The majority of website attacks against SMEs remain undetected because of the high level of sophistication of these attacks, as well as the low level of security awareness among the victims. We'll explore here why web security incidents happen and how to deal with breaches.
There are three main types of attacks: targeted attacks, semi-targeted and untargeted attacks. The targeted attack concept is very simple – the final target of hackers is your website (or any other technical infrastructure).
You may become the victim of a semi-targeted attack if your web server is hosted in the same subnet of a large data centre where that large company's server [the final target].
The third category is untargeted attacks, which are the most common today in the SME sector. Each byte of information has its price on the black and grey markets. In untargeted attacks, hackers make money on very large quantities of data, not quality.
How websites usually get hacked, and how to avoid it
As this article focuses on SME security, I will omit technical details on web hacking techniques (such as XSS and SQL injection), and instead will focus on the general security errors that lead to vulnerabilities, which are then exploited by hackers.
One of the oldest and simplest problems is default or weak passwords used to access admin interfaces of web applications. Another related and very widespread problem is default admin panel location, such as "/wp-admin/" or "/administrator/" which can lead to hacking success even with one simple XSS (Cross-Site Scripting) vulnerability.
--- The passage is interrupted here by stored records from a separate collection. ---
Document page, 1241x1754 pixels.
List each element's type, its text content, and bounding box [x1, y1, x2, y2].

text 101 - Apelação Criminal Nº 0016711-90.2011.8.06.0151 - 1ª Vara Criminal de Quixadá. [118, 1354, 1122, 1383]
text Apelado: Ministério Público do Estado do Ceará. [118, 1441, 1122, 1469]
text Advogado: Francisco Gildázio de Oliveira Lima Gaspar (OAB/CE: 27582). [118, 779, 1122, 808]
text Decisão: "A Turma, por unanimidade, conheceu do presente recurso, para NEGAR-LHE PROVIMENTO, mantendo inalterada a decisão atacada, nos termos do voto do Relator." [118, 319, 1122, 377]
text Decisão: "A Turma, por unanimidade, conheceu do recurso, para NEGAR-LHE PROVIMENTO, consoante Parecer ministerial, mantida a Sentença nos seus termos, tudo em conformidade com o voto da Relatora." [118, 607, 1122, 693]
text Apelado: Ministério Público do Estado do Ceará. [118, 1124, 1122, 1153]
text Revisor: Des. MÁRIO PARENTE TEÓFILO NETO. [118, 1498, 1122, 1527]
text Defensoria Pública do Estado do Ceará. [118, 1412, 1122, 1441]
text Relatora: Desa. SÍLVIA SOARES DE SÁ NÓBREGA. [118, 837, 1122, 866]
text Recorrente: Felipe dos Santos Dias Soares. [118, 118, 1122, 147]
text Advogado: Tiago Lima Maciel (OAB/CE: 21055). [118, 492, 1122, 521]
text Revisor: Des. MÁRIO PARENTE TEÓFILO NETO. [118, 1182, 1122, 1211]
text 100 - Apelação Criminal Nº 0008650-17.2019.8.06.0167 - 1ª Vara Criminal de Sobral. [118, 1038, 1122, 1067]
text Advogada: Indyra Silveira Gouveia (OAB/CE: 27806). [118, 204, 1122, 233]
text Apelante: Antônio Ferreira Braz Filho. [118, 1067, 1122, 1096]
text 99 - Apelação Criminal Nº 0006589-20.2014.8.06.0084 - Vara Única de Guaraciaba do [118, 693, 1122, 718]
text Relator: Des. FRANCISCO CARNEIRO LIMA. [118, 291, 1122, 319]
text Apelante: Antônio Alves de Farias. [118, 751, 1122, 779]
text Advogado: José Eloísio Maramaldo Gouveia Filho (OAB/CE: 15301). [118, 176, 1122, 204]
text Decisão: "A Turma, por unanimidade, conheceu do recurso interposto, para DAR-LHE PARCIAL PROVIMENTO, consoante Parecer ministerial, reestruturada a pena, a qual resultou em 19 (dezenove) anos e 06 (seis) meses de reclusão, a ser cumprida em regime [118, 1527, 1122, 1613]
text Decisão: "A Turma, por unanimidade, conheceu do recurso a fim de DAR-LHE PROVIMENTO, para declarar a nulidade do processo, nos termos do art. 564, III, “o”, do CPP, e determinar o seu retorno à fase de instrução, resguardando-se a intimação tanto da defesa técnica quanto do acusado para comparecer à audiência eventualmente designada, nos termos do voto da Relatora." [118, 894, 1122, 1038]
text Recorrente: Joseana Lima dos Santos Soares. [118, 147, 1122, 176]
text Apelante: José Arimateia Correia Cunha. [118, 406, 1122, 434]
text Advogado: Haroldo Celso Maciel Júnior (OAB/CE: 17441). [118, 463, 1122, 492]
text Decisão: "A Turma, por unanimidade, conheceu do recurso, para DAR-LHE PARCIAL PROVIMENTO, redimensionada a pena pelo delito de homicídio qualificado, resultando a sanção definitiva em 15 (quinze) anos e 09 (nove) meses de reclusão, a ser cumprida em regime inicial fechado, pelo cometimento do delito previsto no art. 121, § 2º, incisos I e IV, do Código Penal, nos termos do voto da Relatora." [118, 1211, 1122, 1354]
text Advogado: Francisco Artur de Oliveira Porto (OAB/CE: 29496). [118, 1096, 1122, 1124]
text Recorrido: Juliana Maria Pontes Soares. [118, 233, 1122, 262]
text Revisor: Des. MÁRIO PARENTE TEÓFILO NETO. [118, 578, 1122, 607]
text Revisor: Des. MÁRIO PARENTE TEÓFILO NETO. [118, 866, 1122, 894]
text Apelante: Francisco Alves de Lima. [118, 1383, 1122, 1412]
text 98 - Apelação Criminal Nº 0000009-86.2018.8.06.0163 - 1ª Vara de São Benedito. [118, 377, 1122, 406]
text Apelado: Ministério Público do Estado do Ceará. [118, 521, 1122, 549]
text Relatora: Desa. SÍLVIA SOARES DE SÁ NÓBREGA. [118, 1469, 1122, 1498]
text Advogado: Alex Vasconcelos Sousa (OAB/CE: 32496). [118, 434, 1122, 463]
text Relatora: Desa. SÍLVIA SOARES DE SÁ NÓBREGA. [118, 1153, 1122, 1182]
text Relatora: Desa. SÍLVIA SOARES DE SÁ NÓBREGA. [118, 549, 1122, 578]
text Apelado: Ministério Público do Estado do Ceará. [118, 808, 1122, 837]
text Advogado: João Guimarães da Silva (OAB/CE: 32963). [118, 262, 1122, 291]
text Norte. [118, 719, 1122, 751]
Password reuse is also a very common and dangerous practice. Avoid default admin panel location, and select strong and unique passwords so that these risks are avoided.
Another common problem is old and outdated software. Ensure that open source CMS such as Joomla, WordPress or osCommerce and associated modules and plugins are up-to-date.
Be careful when using third-party customised code that is not trusted by a large community of users. There are many examples of seemingly secure websites compromised through installation of a "Simple Online Poll v0.1" coded by inexperienced developers.
Ensure adequate access control. Don't share passwords - once they are compromised your website will follow. Consider limiting access to admin panels from specific IP addresses or at least from sub-networks (for no fixed IP). Ensure that, on your web server, file permissions are correct and other users (if any) cannot read your files.
The security of any web hosting service is also important. When selecting a hosting company, consider the company's reputation, the support offer (it should have a competent security team ready to react rapidly) and the provision of daily backups. It's very important to have a "clean" copy of your website without a backdoor in its source code. Backup of access logs is vital for security investigators during the incident forensics process.
Finally, ensure that all of the software used by your hosting company is regularly updated otherwise any measure taken by you will be pointless.
How to deal with a security breach
Upon discovering a hack, notify your web hosting company and temporarily shut down your website, change all passwords (FTP, cPanel, MySQL, SSH, etc) and ensure that no additional accounts were added.
After the hackers have been prevented from accessing your website, start the investigation process. Firstly, copy access logs to secure local storage - they will help to determine how hackers got in and trace the attackers.
It is important to understand whether an attack was targeted or untargeted. By understanding the attackers' motivation, you will be able to predict what they did (or at least what they aimed to do) and start an investigation from the right point. Contact a security company or a CERT (Computer Emergency Response Team) for assistance in the forensics process. Also, your web hosting company should be able to analyse logs and abnormal activities around your website. As soon as you can reconstruct an image of the security incident, take the following steps:
1. Ensure that the vulnerability or weakness is patched. Only after this step is completed should you run your website online again, otherwise you risk facing a second compromise.
2. If your customers' personal data was compromised, notify them and ask them to change all of their passwords as soon as possible. Assure them that you are taking the incident very seriously, an investigation is in progress and that you will do your best to ensure that it will never happen again. In many cases, a personal notification to each concerned customer is enough. There is no need to send a massive notification to everyone if only a couple of customers' accounts were compromised (just make sure that you are not mistaken about the scope of the incident!).
Depending on your country's legislation on cybercrime, you may wish to make a criminal complaint against the attackers even if they are hidden behind a chain of proxy servers.
Penetration testing – prevention is better than cure
It is always very useful to have your web application tested by an external security company or expert. Consider on-demand website security assessment SaaS (Software as a Service) solutions, which provide you with simplicity, flexibility and cost-efficiency. Two good guides giving advice on the selection of security assessment vendors/providers are written by analyst Alexander Michael: "You may think you have never been hacked... you just have not realized it yet" and CSO Viktor Polic: "The quest for weak links in information security".
To be efficient, your security audit must be run by a totally independent, external and vendor-neutral company, as even the best security expert may miss holes in a system that he configured.
If you are planning to conduct in-depth penetration test of your website or web application, I would suggest reading Frost & Sullivan's market research and watching its video entitled "The Importance of Ethical Hacking" which provides reader with a simple and clear guide on the selection of a penetration testing company.